I had not wanted nor expected to resume this blog after a year's silence with a war on our hands. Nevertheless, no one can deny the Soviet elephant in the room (or across the border).
In Ukraine, Russian President for Life Putin has unleashed a war of occupation, with all the human misery, death, and destruction that entails, against a peaceful neighboring state.
Knowing a little something about the Russia and about Putin, when people asked me two weeks ago what I thought we should do, I said that Biden needed to say loud and often that we would blast away the first Russian troops that crossed that border into Ukraine, say it like he meant it, and then do it when the inevitable occurred. None of that happened. That promise (to destroy Russian troops) was not made; and even if it had been, Biden could not possibly have made it sound like he meant it. Instead, he suggested that a small (undefined) incursion would not meet with Allied resistance, or even sanctions.
We waited for the war to start, and then started applying sanctions, but not those that would really hurt the Russians. Continue to let Russia sell oil? Ridiculous. Do nothing to provide Ukraine with defensive air capabilities it did not have itself? Absolute folly. We are told that sanctions were only applied slowly, and that some of the more serious ones were withheld entirely, because our European allies could not agree to them.
Biden deserves full credit for a providing a limited, if predictably effective, response while having kept the NATO alliance together. But is that really our goal? Should it be our goal? Personally I would have said our goal should be to prevent that war.
To Biden and especially more to our European allies, one must pose a simple question: Did you ever hear of a little trio involving Hitler, Chamberlain, and appeasement? If not, please go google it, because this was no different and even more blatant. How could you miss the similarities? Putin massed his troops, and then told us he wasn't planning to invade, and we (I mean actually YOU, NATO leaders) believed him. Believed him because "we" wanted to, because the alternative seemed so er.., unpleasant.

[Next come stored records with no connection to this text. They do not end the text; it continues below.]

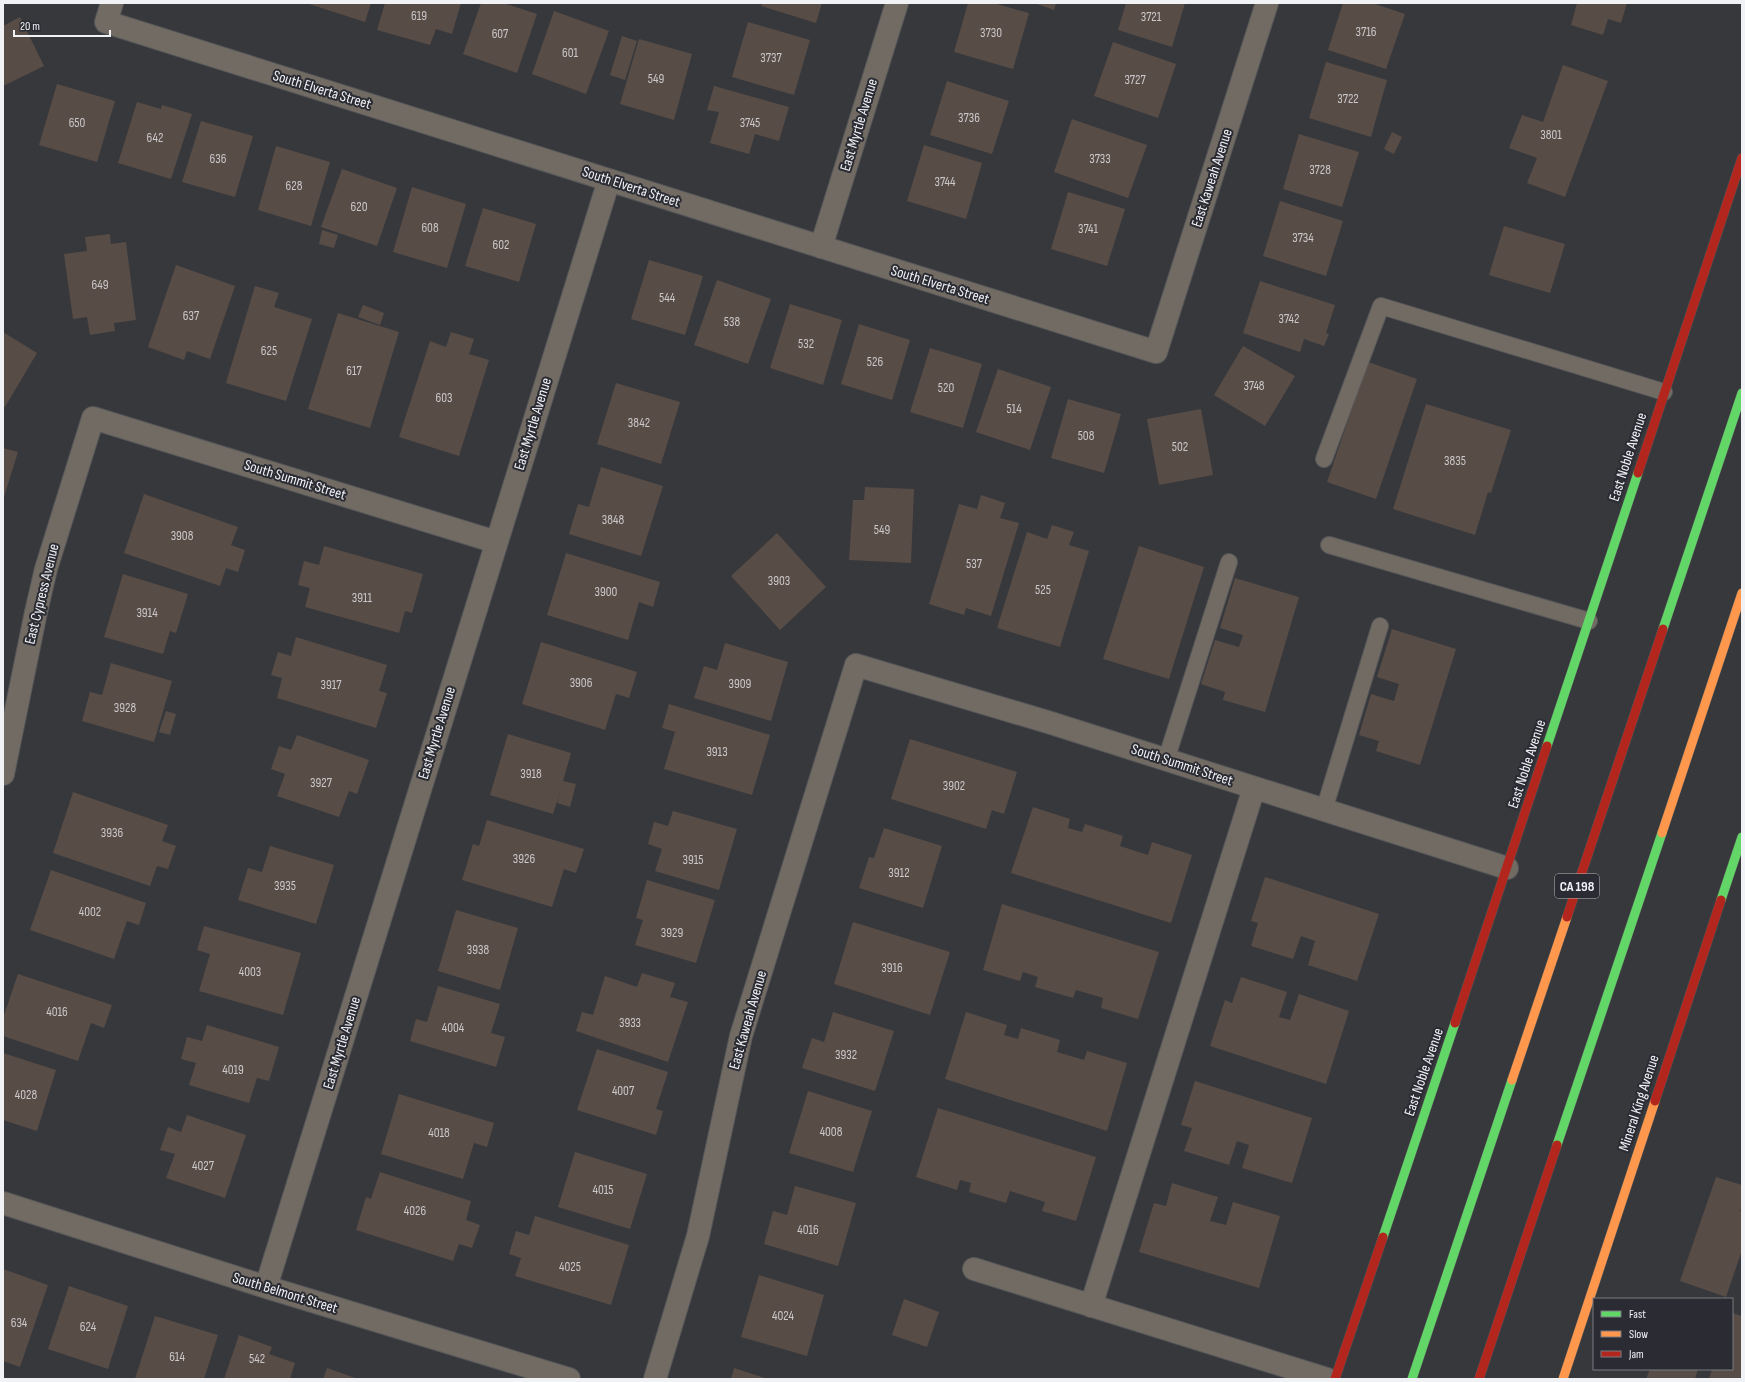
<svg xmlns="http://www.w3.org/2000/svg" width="1745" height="1382" viewBox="0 0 1745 1382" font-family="'Sofia Sans Condensed',sans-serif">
<rect width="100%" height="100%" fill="#37383c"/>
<path fill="#584c46" d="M306 3H371L365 22Z
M385 3H461L452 34 436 29 430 45 377 30Z
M481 3H503L537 14 517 73 463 54Z
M762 3H822L816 23 761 6Z
M968 3H993L1029 13 1013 69 954 52Z
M1034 3H1056L1054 10Z
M1126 3H1185L1172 47 1118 30Z
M1343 3H1372L1405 14 1386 69 1328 50Z
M1577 3H1627L1621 23 1608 19 1603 35 1571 25Z
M554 11 609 31 586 94 532 74Z
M20 17 44 66 3 86V26Z
M748 22 810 40 794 95 732 77Z
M622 36 637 41 625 80 610 75Z
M639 39 692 54 674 120 620 104Z
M1113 42 1176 64 1158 118 1094 96Z
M1326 62 1387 80 1371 137 1309 118Z
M1563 65 1608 81 1565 197 1527 183 1537 158 1509 148 1522 115 1543 122Z
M947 81 1009 101 992 154 930 135Z
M57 84 115 101 97 162 39 145Z
M714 86 789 107 779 141 755 134 749 154 710 143 719 112 707 110Z
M137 102 161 109 162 105 192 114 171 179 118 163Z
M1072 119 1147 145 1128 198 1054 172Z
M201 121 253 136 235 197 182 182Z
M1392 132 1402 137 1394 154 1384 149Z
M1299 134 1359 152 1342 207 1283 189Z
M924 145 982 163 966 219 907 201Z
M276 146 330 162 311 226 258 210Z
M342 169 397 188 377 246 321 227Z
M412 187 466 204 447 268 393 252Z
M1068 192 1125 209 1107 266 1051 249Z
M1280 201 1343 221 1326 276 1263 256Z
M483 208 536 224 519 282 465 266Z
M1504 226 1565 244 1550 293 1489 275Z
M322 230 338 235 334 248 319 244Z
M110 234 111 244 126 242 136 320 114 323 115 331 90 335 87 317 73 319 64 254 87 251 85 237Z
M649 260 703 276 685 335 631 319Z
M176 265 235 286 210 359 187 351 184 360 148 347Z
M717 280 771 299 748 364 694 345Z
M1260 281 1335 305 1326 333 1329 334 1324 346 1304 339 1300 352 1243 333Z
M255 286 279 293 274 307 312 319 286 401 226 383Z
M790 304 842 320 823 385 770 368Z
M363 305 384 313 380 325 358 317Z
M338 313 399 332 370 428 308 409Z
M859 324 910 340 892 400 841 384Z
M3 332 37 353 5 407 3 406Z
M451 332 474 339 469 354 489 360 459 456 399 437 430 341 446 347Z
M1243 346 1295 376 1265 426 1214 395Z
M930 348 982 364 963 428 910 412Z
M1368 362 1417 379 1376 499 1327 482Z
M998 369 1051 387 1030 450 976 432Z
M616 383 680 402 661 464 597 444Z
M1068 399 1121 414 1104 473 1051 458Z
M1426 404 1511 430 1491 493 1488 492 1475 535 1393 509Z
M1201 409 1213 475 1159 485 1147 419Z
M3 448 18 452 3 500Z
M601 467 663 486 641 556 569 534 578 504 589 507Z
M865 487 914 489 911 563 849 560 853 500H864Z
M144 494 238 527 231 545 245 550 238 572 226 568 220 586 124 553Z
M981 495 1005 503 1000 518 1019 523 991 616 966 608 964 615 929 604 959 504 977 509Z
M1052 525 1074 532 1069 545 1089 551 1060 647 997 628 1027 532 1047 539Z
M777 533 826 587 780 630 731 576Z
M324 546 423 574 412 613 405 611 399 633 305 607 310 588 298 585 304 561 319 565Z
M1139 546 1204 567 1169 679 1103 659Z
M566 553 660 582 653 607 639 602 628 640 547 615Z
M123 574 188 594 176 633 170 631 163 654 104 637Z
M1235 578 1299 597 1265 712 1223 700 1225 692 1201 684 1215 640 1239 647 1243 635 1220 628Z
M1392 629 1456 649 1420 765 1376 751 1379 741 1359 735 1371 694 1394 701 1399 684 1377 677Z
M296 637 387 665 379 691 387 693 376 728 277 698 282 678 271 675 278 652 291 656Z
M541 642 637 672 629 698 616 694 605 730 522 704Z
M725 643 788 662 771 721 694 698 704 666 717 670Z
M111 663 172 681 154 742 82 721 90 692 102 695Z
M669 704 770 735 752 795 664 769 675 732 662 728Z
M166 711 176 714 170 735 159 732Z
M508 734 571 753 563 781 576 784 570 807 557 803 561 789 553 814 490 795Z
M297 735 369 760 357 794 349 791 339 817 277 796 285 774 271 769 279 746 291 750Z
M910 739 1017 772 1004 814 992 810 986 829 891 799Z
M73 792 168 825 162 841 176 846 168 869 157 866 150 886 53 853Z
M1033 807 1070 819 1068 828 1082 832 1085 824 1123 836 1120 846 1148 855 1152 842 1192 855 1171 923 1011 873Z
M673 811 737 829 719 890 655 871 662 849 648 844 654 822 668 826Z
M487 820 584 849 576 873 564 869 552 907 462 880 473 844 479 846Z
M884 828 942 846 923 908 859 888 869 857 874 858Z
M270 846 334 865 316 924 238 900 248 868 262 872Z
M51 870 146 903 139 925 127 921 114 959 30 930Z
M1265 877 1379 914 1357 981 1308 965 1315 941 1301 936 1293 959 1251 946 1258 923 1251 921Z
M647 880 715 900 696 963 635 945 643 920 636 918Z
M1002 904 1159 952 1138 1019 1101 1008 1103 998 1076 990 1073 998 1035 987 1038 977 1023 972 1020 981 983 970Z
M456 910 518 928 500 990 438 971Z
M853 922 950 952 930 1015 834 984Z
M204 926 301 953 283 1015 199 991 210 954 197 950Z
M642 973 675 983 670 997 688 1002 668 1062 576 1031 582 1012 593 1015 605 976 637 987Z
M18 974 112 1005 104 1028 91 1023 78 1061 3 1036V1018Z
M1241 977 1287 992 1279 1017 1290 1020 1299 994 1349 1011 1326 1084 1210 1046 1225 1000 1232 1003Z
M438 986 500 1004 491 1033 505 1037 496 1067 410 1041 416 1019 427 1022Z
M833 1012 894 1031 875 1091 802 1068 812 1038 824 1042Z
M966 1012 1007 1025 1004 1035 1018 1039 1021 1028 1060 1040 1057 1052 1084 1060 1087 1051 1127 1063 1107 1131 945 1079Z
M207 1025 279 1047 269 1081 257 1078 249 1103 189 1085 196 1063 181 1059 187 1037 202 1041Z
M597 1049 668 1072 656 1109 663 1111 656 1135 577 1110Z
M3 1053 56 1070 37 1131 3 1120Z
M1195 1081 1312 1118 1292 1183 1242 1168 1249 1145 1237 1141 1229 1165 1184 1151 1192 1128 1181 1125Z
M808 1091 872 1111 853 1172 789 1153Z
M399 1094 494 1123 487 1147 474 1143 463 1179 381 1154Z
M938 1108 1096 1157 1076 1221 1042 1211 1045 1202 1010 1191 1006 1203 969 1192 971 1183 960 1180 957 1190 916 1177Z
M187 1115 246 1135 225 1198 166 1178 175 1154 160 1150 168 1127 181 1132Z
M575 1152 647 1174 630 1229 558 1207Z
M380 1172 471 1201 466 1220 480 1225 472 1248 459 1244 453 1261 356 1230 366 1197 371 1199Z
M1716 1177 1742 1185V1206L1740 1211 1742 1212V1250L1726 1297 1680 1281Z
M1172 1183 1218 1197 1210 1221 1226 1225 1233 1202 1280 1216 1259 1288 1139 1252 1154 1203 1166 1206Z
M795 1186 856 1203 838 1266 764 1244 773 1211 787 1215Z
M535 1216 629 1245 611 1305 515 1276 521 1258 509 1254 516 1231 529 1235Z
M3 1269 48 1285 20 1367 3 1361Z
M759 1275 824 1295 807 1356 741 1337Z
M69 1286 128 1306 108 1369 48 1349Z
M904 1299 939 1312 927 1347 892 1335Z
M1732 1313 1742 1316V1379H1709L1712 1369H1732Z
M155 1316 218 1335 204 1379H135Z
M239 1335 272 1347 269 1354 295 1363 290 1379H224Z
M327 1368 358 1379H323Z
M734 1368 768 1379H731Z
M1650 1369H1698L1695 1379H1646Z"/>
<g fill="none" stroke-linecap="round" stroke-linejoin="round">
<defs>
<path id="lane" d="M1324 459 1381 306 1664 392
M1329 545 1589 621
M1166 760 1229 562
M1324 810 1380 626"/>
<path id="street" d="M112 3 106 22 1156 352 1267 3
M821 247 897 3
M3 774 36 612 46 569 93 418 496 542
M3 1203 266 1287 569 1379
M974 1269 1327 1379
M266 1287 609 180
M1091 1306 1254 788
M655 1379 698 1236 741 1036 856 665 1051 723 1507 868"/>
<path id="fast" d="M1663 629 1742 393
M1547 746 1638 473
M1721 900 1742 837
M1557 1145 1662 833
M1383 1237 1455 1023
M1412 1379 1512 1080"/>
<path id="slow" d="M1662 833 1742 593
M1512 1080 1567 917
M1563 1379 1655 1101"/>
<path id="jam" d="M1638 473 1742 158
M1567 917 1663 629
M1455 1023 1547 746
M1655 1101 1721 900
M1335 1379 1383 1237
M1479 1379 1557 1145"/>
</defs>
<use href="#lane" stroke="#565759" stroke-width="18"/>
<use href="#street" stroke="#565759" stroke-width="24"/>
<use href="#fast" stroke="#565759" stroke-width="10"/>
<use href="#slow" stroke="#565759" stroke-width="10"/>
<use href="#jam" stroke="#565759" stroke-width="10"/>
<use href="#lane" stroke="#726b63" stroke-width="16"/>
<use href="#street" stroke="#726b63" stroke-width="22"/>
<use href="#fast" stroke="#63d668" stroke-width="9"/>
<use href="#slow" stroke="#ff974d" stroke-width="9"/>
<use href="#jam" stroke="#b3261e" stroke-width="9"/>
</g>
<g text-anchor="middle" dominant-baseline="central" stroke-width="4" stroke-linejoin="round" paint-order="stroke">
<g font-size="13" fill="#cbc8ca">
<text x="419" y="16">619</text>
<text x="1151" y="17">3721</text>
<text x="1366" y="32">3716</text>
<text x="991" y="33">3730</text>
<text x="500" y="34">607</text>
<text x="570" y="53">601</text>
<text x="771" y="58">3737</text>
<text x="656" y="79">549</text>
<text x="1135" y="80">3727</text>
<text x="1348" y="99">3722</text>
<text x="969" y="118">3736</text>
<text x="77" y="123">650</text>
<text x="750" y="123">3745</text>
<text x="1551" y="135">3801</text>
<text x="155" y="138">642</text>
<text x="218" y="159">636</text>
<text x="1100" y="159">3733</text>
<text x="1320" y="170">3728</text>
<text x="945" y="182">3744</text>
<text x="294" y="186">628</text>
<text x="359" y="207">620</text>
<text x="430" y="228">608</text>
<text x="1088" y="229">3741</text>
<text x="1303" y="238">3734</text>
<text x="501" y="245">602</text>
<text x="100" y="285">649</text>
<text x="667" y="298">544</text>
<text x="191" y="316">637</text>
<text x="1289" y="319">3742</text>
<text x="732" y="322">538</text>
<text x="806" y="344">532</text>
<text x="269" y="351">625</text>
<text x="875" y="362">526</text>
<text x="354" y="371">617</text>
<text x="1254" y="386">3748</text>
<text x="946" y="388">520</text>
<text x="444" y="398">603</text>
<text x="1014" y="409">514</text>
<text x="639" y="423">3842</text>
<text x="1086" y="436">508</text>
<text x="1180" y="447">502</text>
<text x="1455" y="461">3835</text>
<text x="613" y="520">3848</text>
<text x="882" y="530">549</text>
<text x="182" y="536">3908</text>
<text x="974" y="564">537</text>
<text x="779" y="581">3903</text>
<text x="1043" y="590">525</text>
<text x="606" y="592">3900</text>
<text x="362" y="598">3911</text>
<text x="147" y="613">3914</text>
<text x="581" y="683">3906</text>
<text x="740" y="684">3909</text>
<text x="331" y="685">3917</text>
<text x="125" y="708">3928</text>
<text x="717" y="752">3913</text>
<text x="531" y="774">3918</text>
<text x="321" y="783">3927</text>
<text x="954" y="786">3902</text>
<text x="112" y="833">3936</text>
<text x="524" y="859">3926</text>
<text x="693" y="860">3915</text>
<text x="899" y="873">3912</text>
<text x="285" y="886">3935</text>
<text x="90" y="912">4002</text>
<text x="672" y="933">3929</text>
<text x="478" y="950">3938</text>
<text x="892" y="968">3916</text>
<text x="250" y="972">4003</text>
<text x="57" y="1012">4016</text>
<text x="630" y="1023">3933</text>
<text x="453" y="1028">4004</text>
<text x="846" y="1055">3932</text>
<text x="233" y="1070">4019</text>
<text x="623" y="1091">4007</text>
<text x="26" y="1095">4028</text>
<text x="831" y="1132">4008</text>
<text x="439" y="1133">4018</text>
<text x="203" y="1166">4027</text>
<text x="603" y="1190">4015</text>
<text x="415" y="1211">4026</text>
<text x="808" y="1230">4016</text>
<text x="570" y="1267">4025</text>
<text x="783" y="1316">4024</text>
<text x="19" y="1323">634</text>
<text x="88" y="1327">624</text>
<text x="177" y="1357">614</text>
<text x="257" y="1359">542</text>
</g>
<rect fill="#2b2c33" stroke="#b6b7bc" stroke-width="1" x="1555" y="874" width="44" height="24" rx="3"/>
<g font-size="14" font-weight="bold" fill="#f1f2f6">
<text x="1577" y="886">CA 198</text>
</g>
<g font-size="15" fill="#f1f2f6" stroke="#2b2c33">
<text transform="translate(322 90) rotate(17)">South Elverta Street</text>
<text transform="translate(859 125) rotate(-73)">East Myrtle Avenue</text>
<text transform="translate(1212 178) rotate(-72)">East Kaweah Avenue</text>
<text transform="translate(631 187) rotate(18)">South Elverta Street</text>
<text transform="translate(940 285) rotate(17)">South Elverta Street</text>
<text transform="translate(533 424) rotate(-73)">East Myrtle Avenue</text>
<text transform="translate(1628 457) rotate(-72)">East Noble Avenue</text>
<text transform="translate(295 480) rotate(17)">South Summit Street</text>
<text transform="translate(42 594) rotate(-76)">East Cypress Avenue</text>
<text transform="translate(437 733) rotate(-73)">East Myrtle Avenue</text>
<text transform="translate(1527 764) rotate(-72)">East Noble Avenue</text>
<text transform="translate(1182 765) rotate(18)">South Summit Street</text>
<text transform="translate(748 1020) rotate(-74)">East Kaweah Avenue</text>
<text transform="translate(342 1043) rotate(-73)">East Myrtle Avenue</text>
<text transform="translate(1424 1072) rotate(-71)">East Noble Avenue</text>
<text transform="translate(1639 1103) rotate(-72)">Mineral King Avenue</text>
<text transform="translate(285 1293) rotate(17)">South Belmont Street</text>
</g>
</g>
<rect width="1745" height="1382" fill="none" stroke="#f1f2f6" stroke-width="8"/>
<rect x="1593" y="1298" width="140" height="72" fill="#2b2c33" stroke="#7a7b81"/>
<rect x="1601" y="1311" width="20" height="6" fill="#63d668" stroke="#7a7b81"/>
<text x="1629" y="1318" font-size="12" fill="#f1f2f6">Fast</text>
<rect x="1601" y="1331" width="20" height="6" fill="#ff974d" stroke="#7a7b81"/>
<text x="1629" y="1338" font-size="12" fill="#f1f2f6">Slow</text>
<rect x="1601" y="1351" width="20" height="6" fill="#b3261e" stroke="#7a7b81"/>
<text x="1629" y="1358" font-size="12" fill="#f1f2f6">Jam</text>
<path d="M14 30v6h96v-6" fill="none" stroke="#f1f2f6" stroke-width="2"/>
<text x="20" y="30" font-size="12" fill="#f1f2f6" stroke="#2b2c33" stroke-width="3" paint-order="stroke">20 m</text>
</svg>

There's a lot to answer for here. Have "we" looked at a map of Europe to see how many more countries will border the new expanded "Russia" after Putin completes his occupation of Ukraine? When "we" looked at the potential downsides for Europe, we fully considered Putin cutting off the gas, but did we consider him reinvading Poland? I'm no warmonger (our recent wars in Iraq and Afghanistan were unnecessary and doomed to failure). But sometimes, gentlemen, there is a higher calling than the price of gas. One example may have been when we went to war to free Kuwait from an illegal Iraqi occupation. I think the Ukraine situation is one of them, too, and that a clear and hard military response was probably the only thing that might (might!) have made Putin think twice.
What if I'm wrong and Russia dissolves into a puddle of red ink and Putin turns tail and goes home tomorrow? (He won't, I'll wager.) How do we now get back to the status quo ante? How long will it take us to unkill the Ukrainian dead, repatriate the refugees, rebuild cities, undo the Russian occupation of Crimea, and push Russian nationals living in Ukrainian territory back across the border into Russia? (Sure, I added a couple of items to the wish list - a dictator must pay a price, after all.) We failed to learn the lesson of appeasement. We should have recognized it for what it was, and cut it off immediately.